» Supplied passage
Friday, October 21, 2011

Nature's Nation

America = 2nd Century AD Mediterranean

All (G)nostics Here
 
by Martin E. Marty

Martin E. Marty recently wrote Modern American Religion (Vol. 2): The Noise of Conflict. This article appeared in The Christian Century, May 20-27, 1992, pps. 545-548. Copyright by The Christian Century Foundation; used by permission. Current articles and subscription information can be found at www.christiancentury.org. Article prepared for Religion Online by Ted & Winnie Brock.

BOOK REVIEW:

The American Religion: the Emergence of the Post-Christian Nation.

By Harold Bloom. Simon & Schuster, 288 pp., $22.00.

Theologians, sociologists, historians and other standard commentators on religion are not likely to grow insecure reading this account of "the American religion." by Harold Bloom, who according to the dust jacket and a wide consensus is the country's "most distinguished literary critic." The book is a provocation, not a candidate for "standard" status. It is likely to find its place alongside books like Erik Erikson’s Young Man Luther and Norman 0. Brown's Life Against Death—books that one must reckon with but are seen finally as idiosyncratic. Yet they luxuriously advance the industry of the interpreters who, without nudges from such creative probers, could easily grow complacent.

The thesis propounded by this self-described sometimes gnostic and sometimes agnostic Jew is that the American religion is not Protestant or Christian but Gnostic. It develops somewhat after the manner of the Gnosticism which spun off, challenged and sometimes fused with early Christianity. The subject and object of this Gnosticism is not God as God but God as or of or in the self.

That Gnosticism is pervasive in many American subcultures is a common observation. Many contend that it forms the basis of what the sociologists call the individualized, privatized, "invisible" religion of noninstitutionally religious Americans. Gnosticism is largely at the core of the "spiritual search" and the "spirituality" that are such great market items in the 1990s. And it takes no daring to generalize that Gnosticism is a feature of New Age and other alternative religions which lure many in an age that was supposed to have been secular. (Bloom's frequent comments about the religion-making character of the American imagination, our "religion-madness" is a service to the academy which so readily overlooks or dismisses evidences of religion.)

Bloom believes that the mentors of the American religion were people like Ralph Waldo Emerson and William James. He speaks much about "Awareness, centered on the self, [as] faith for an American." But Bloom is not interested in criticizing this faith, certainly not in the manner in which Robert N. Bellah and team criticized "Sheilaism." That, for Bloom, is mere sociology of religion. It cannot go as deep as Bloom's self-styled "religious criticism."

» Requirement 1
Reproduce the passage of the review between "America = 2nd" and "288 pp., $22.00.", inclusive.
» Requirement 2
List every book title that the review names.

» Source material
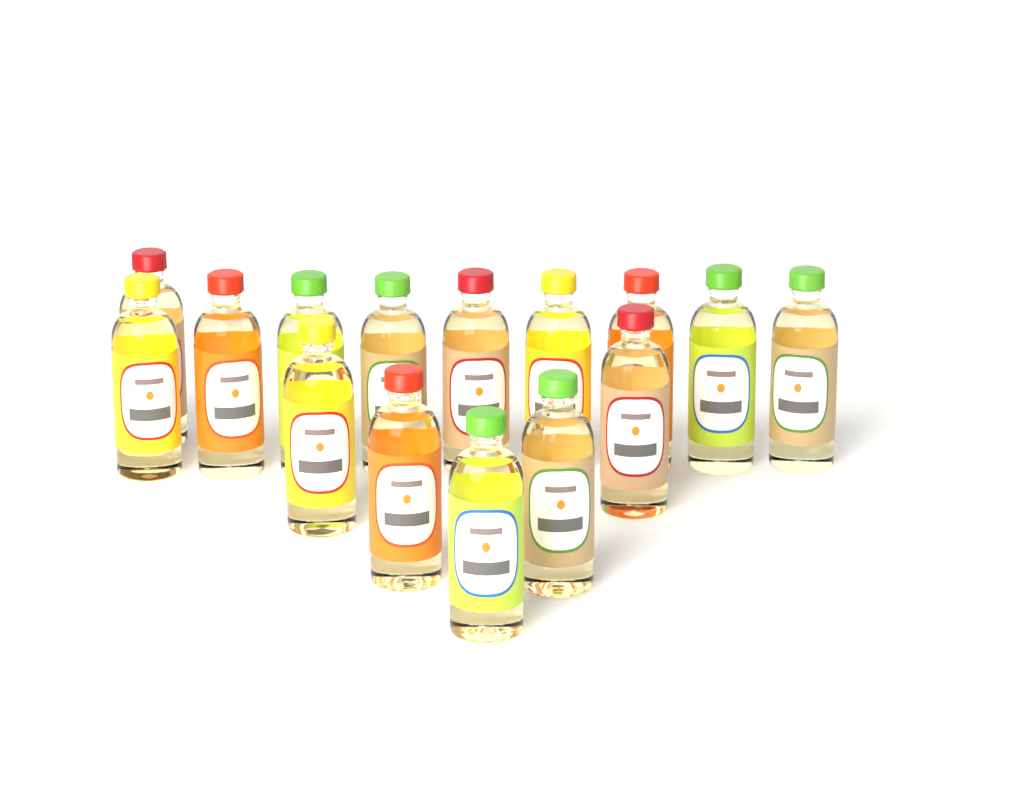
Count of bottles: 15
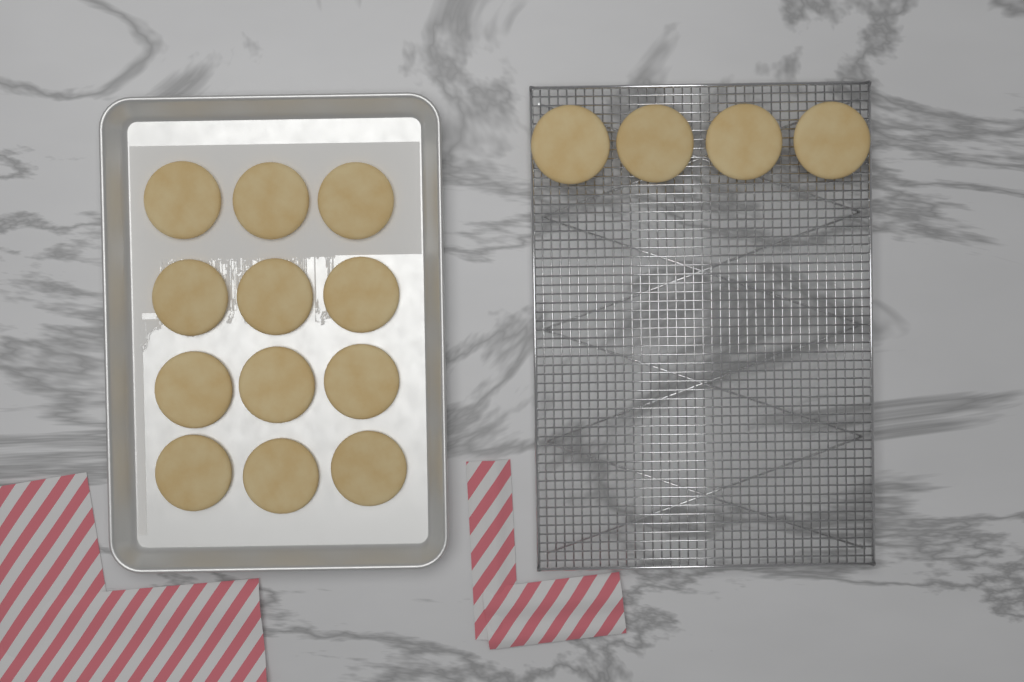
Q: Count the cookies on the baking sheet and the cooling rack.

» Full output 1
America = 2nd Century AD Mediterranean

All (G)nostics Here
 
by Martin E. Marty

Martin E. Marty recently wrote Modern American Religion (Vol. 2): The Noise of Conflict. This article appeared in The Christian Century, May 20-27, 1992, pps. 545-548. Copyright by The Christian Century Foundation; used by permission. Current articles and subscription information can be found at www.christiancentury.org. Article prepared for Religion Online by Ted & Winnie Brock.

BOOK REVIEW:

The American Religion: the Emergence of the Post-Christian Nation.

By Harold Bloom. Simon & Schuster, 288 pp., $22.00.

» Full output 2
- Modern American Religion (Vol. 2): The Noise of Conflict
- The American Religion: the Emergence of the Post-Christian Nation
- Young Man Luther
- Life Against Death